Mit dem Ziel eines Opferschutzes wurde auch ein Symptomkatalog erarbeitet, der vor allem der Exekutive, aber auch einem Personenkreis, der mit Kindern regelmäßig zu tun hat – das heißt Kindergärtnerinnen, Lehrerinnen, aber auch den Ärzten –, zugemittelt wird. Damit ist auch eine entsprechende Vernetzung, eine entsprechende Information, eine entsprechende Handreichung gegeben. Und letztendlich wird es jetzt endlich gelingen, eine zentrale Meldestelle und eine Vernetzung der Meldestellen für mißbrauchte Kinder im Rahmen der entsprechenden Jugendwohlfahrt einzurichten, sodaß damit auch der "Krankenhaustourismus" mancher Eltern mit verletzten und mißhandelten Kindern ein Ende haben wird.

Die Bundesländer haben sich dazu bekannt, Kinderschutz und Krisenzentren auszubauen, um gewaltexponierten minderjährigen Kindern Soforthilfe zu geben und eine soziale Begleitung sowie psychologische Betreuung zu gewährleisten. Auch sollen im Bereich der Bundesländer Therapieplätze in ausreichender Zahl zur Verfügung gestellt werden, und auch der Ausbau von Frauenhäusern ist notwendig. Daneben gibt es natürlich auch noch eine Reihe von privaten Initiativen, so etwa "Die Möwe", ein Verein zum Schutz mißhandelter Kindern, oder auch die "Lobby für Kinder", die ins Leben gerufen wurde, um die Bewußtseinsbildung in der Öffentlichkeit voranzutreiben, und die in diesem Bereich auch schon einiges zustande gebracht hat.

Meine Damen und Herren! Neben dem Opferschutz stellt auch die Auseinandersetzung mit den Tätern – gerade was sexuellen Mißbrauch betrifft – eine große Herausforderung dar, zumal die Täter in ihrer Kindheit oft selbst Opfer sexueller Gewalt waren. Es kann aber nicht angehen, meine Damen und Herren, daß für den Täter mehr Milde und Verständnis herrscht als für das Opfer! (Beifall bei der ÖVP sowie der Abg. Dr. Mertel.)
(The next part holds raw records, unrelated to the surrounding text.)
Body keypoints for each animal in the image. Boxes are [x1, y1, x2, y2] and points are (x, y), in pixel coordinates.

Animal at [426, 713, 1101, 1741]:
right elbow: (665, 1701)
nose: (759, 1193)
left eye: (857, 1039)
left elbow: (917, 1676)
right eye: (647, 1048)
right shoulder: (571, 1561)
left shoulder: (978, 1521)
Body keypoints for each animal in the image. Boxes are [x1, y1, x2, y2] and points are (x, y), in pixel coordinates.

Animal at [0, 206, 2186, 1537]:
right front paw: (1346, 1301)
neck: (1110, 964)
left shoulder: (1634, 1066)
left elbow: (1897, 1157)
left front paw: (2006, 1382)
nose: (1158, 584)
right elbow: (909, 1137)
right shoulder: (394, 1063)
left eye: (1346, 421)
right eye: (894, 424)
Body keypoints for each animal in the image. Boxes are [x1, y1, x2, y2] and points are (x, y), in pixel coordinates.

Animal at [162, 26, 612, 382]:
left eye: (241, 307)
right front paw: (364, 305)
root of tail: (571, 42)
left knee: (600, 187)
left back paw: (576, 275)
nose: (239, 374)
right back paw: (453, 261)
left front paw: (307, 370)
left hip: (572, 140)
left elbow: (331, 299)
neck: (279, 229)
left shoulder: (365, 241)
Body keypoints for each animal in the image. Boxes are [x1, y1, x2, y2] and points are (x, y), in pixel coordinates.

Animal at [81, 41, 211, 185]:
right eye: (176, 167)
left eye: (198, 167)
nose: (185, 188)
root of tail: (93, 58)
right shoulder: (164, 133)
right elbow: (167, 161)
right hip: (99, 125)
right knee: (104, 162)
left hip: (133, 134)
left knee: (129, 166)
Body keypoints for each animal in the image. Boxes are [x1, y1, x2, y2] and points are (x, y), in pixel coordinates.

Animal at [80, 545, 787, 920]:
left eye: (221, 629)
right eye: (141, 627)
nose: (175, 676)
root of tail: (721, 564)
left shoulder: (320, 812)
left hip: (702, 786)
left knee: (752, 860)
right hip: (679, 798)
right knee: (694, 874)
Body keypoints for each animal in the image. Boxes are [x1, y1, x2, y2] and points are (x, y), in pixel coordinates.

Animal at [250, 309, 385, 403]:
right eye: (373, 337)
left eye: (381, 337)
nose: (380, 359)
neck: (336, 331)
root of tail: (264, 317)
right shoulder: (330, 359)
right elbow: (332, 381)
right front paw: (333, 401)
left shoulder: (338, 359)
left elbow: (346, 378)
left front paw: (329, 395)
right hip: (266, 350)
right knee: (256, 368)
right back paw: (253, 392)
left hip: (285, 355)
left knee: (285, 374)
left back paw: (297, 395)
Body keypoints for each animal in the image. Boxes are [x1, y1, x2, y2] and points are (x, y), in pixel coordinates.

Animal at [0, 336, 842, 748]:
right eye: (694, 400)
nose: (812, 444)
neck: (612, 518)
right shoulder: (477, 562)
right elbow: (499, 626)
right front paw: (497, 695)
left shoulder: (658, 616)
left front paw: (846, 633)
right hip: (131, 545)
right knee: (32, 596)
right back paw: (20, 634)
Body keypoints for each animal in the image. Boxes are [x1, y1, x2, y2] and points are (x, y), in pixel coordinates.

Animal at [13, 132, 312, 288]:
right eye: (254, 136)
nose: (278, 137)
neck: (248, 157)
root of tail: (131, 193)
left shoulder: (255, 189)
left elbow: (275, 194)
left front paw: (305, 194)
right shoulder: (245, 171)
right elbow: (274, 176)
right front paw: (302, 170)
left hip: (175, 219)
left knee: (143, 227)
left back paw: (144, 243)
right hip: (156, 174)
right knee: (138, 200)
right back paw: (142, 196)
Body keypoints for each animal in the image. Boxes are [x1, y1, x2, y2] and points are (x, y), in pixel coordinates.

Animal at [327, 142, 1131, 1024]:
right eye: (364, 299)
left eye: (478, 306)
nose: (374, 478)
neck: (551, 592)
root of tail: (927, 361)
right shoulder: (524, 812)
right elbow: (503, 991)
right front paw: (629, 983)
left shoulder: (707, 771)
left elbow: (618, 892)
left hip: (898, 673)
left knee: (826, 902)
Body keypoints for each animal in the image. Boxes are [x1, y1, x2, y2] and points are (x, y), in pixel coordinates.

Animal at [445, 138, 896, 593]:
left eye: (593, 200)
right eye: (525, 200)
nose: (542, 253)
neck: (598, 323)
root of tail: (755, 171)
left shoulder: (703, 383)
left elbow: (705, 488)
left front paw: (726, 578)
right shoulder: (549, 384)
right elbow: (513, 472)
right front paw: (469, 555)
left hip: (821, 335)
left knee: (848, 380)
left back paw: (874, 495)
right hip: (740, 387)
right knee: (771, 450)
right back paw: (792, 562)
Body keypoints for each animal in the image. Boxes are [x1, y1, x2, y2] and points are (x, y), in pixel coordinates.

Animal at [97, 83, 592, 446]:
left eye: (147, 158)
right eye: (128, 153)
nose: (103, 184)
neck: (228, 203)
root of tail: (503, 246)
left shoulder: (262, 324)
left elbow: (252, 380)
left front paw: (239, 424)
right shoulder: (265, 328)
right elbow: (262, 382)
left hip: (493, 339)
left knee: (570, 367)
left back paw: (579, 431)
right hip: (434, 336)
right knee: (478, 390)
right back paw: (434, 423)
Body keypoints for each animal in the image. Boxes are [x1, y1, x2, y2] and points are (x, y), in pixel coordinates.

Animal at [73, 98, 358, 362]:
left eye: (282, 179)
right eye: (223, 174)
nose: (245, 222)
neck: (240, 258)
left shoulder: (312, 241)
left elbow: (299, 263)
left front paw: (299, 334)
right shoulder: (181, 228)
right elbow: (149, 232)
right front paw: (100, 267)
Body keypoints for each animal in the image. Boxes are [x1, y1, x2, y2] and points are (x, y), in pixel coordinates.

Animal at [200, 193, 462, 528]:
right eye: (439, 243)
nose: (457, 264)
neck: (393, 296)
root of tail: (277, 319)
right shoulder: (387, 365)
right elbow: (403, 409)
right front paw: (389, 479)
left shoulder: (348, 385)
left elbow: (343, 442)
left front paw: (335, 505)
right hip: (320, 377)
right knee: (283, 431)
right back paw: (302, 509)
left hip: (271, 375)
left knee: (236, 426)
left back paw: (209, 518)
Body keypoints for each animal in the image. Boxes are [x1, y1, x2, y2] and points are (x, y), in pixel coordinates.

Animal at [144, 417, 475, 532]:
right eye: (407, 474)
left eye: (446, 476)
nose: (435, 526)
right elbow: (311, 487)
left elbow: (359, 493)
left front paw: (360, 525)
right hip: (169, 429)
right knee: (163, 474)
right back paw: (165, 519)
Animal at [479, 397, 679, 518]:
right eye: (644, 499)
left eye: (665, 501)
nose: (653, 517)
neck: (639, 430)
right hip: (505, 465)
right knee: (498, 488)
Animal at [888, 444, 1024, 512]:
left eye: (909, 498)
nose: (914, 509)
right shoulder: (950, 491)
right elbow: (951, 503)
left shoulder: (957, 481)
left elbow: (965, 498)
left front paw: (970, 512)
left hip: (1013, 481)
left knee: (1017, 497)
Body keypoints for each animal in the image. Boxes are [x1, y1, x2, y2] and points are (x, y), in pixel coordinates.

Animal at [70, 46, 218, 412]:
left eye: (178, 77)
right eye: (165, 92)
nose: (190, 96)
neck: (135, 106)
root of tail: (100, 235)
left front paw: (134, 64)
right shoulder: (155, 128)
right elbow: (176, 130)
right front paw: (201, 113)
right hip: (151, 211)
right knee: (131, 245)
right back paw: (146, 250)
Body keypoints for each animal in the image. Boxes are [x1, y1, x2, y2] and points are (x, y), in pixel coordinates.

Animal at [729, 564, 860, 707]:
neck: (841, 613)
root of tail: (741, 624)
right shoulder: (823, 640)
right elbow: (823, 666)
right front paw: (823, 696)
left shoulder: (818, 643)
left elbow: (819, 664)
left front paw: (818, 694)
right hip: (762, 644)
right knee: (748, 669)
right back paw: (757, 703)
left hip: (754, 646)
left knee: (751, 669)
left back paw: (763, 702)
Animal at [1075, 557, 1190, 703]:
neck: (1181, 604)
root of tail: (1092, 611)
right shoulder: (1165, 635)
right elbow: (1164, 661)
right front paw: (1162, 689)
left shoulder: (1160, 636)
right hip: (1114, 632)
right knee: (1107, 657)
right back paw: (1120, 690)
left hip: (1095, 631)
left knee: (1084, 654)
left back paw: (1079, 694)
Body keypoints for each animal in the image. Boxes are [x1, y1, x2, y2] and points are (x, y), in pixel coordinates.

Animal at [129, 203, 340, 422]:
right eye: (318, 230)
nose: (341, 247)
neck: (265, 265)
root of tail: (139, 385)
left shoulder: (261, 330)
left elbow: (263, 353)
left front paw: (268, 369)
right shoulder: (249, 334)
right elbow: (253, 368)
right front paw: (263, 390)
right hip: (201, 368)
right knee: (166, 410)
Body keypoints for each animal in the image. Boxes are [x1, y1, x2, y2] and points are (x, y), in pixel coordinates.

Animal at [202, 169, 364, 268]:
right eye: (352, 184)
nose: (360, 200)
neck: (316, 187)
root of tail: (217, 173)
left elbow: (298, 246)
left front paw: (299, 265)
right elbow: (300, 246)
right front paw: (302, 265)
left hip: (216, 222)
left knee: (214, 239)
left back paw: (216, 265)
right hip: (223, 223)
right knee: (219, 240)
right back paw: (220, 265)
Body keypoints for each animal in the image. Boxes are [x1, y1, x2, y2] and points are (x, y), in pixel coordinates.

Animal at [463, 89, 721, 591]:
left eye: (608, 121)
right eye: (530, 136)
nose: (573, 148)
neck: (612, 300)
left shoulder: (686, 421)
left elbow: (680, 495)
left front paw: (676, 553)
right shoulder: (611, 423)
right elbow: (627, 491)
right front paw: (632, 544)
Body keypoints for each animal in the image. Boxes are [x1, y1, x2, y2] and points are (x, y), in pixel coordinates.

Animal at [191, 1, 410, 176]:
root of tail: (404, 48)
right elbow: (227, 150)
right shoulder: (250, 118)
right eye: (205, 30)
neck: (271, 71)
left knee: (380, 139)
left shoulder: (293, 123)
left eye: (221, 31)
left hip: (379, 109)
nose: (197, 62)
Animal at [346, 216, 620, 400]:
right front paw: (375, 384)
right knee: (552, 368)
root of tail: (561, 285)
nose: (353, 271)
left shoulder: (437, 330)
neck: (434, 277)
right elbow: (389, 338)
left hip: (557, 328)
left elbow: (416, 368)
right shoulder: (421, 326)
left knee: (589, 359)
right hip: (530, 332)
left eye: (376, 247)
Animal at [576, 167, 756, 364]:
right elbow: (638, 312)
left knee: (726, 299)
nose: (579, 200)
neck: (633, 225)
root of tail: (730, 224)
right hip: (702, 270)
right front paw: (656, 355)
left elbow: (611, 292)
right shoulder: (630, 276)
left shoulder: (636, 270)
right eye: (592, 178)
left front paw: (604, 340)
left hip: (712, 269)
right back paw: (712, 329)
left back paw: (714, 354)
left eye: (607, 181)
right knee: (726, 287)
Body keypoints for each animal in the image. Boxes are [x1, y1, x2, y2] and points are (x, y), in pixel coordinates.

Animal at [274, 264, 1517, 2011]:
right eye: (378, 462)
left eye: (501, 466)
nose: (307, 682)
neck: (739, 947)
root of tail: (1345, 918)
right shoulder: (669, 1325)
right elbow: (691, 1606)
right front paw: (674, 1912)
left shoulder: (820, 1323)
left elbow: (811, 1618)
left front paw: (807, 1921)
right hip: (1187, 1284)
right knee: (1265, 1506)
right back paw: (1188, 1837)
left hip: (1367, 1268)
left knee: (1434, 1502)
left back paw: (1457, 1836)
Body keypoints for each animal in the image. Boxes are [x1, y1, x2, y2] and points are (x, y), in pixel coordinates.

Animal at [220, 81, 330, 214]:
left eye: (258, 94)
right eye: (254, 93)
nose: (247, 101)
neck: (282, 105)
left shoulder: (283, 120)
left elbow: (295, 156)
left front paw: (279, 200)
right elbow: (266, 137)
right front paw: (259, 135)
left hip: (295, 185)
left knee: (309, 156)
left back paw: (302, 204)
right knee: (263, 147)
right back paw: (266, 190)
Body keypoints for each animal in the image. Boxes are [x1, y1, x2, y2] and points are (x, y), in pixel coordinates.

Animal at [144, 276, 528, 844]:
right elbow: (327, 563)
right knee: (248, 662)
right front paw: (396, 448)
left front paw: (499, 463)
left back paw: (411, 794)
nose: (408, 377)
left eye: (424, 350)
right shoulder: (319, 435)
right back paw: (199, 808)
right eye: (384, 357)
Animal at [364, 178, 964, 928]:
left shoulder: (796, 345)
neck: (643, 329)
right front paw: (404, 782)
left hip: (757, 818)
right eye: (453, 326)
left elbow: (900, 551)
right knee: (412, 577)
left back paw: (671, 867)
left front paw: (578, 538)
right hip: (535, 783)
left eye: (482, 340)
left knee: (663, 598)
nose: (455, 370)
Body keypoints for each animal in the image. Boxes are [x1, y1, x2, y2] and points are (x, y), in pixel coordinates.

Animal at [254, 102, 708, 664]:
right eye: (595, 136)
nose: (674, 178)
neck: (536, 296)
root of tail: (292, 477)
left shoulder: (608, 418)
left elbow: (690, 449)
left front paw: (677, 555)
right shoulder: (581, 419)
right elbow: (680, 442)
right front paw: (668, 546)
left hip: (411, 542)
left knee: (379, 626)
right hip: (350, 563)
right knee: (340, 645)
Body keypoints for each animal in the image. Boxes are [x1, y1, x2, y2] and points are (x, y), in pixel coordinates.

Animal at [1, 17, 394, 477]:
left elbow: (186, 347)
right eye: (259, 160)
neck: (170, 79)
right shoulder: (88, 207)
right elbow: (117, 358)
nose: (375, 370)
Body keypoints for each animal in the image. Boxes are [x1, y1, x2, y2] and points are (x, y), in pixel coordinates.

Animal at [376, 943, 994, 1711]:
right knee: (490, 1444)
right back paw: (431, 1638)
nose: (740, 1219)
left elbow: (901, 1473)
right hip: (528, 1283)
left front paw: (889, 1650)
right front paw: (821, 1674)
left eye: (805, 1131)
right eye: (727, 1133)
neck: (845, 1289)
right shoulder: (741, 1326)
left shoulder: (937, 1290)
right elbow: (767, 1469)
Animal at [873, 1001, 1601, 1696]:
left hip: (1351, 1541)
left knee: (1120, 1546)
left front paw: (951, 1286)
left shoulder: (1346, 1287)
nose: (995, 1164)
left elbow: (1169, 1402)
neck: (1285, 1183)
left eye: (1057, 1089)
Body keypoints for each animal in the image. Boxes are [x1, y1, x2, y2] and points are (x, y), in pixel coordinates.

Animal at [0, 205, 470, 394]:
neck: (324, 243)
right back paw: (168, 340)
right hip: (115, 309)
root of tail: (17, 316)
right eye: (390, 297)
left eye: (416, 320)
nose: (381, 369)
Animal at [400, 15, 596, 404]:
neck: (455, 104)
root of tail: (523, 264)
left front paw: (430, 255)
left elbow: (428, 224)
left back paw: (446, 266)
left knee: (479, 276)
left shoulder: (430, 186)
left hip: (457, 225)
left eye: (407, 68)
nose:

Es kann auch nicht angehen, meine Damen und Herren, daß Sexualdelikte in Österreich weniger geahndet werden als Eigentumsdelikte. (Beifall bei der ÖVP und bei Abgeordneten der SPÖ.)

Ein Zeitungsausschnitt aus dem Jahre 1998 belegt das sehr deutlich. (Die Rednerin hält eine Tafel mit einem vergrößerten Zeitungsartikel einer Tageszeitung in die Höhe. Der Artikel trägt die Überschrift: "Extreme Milde für Kinderschänder".)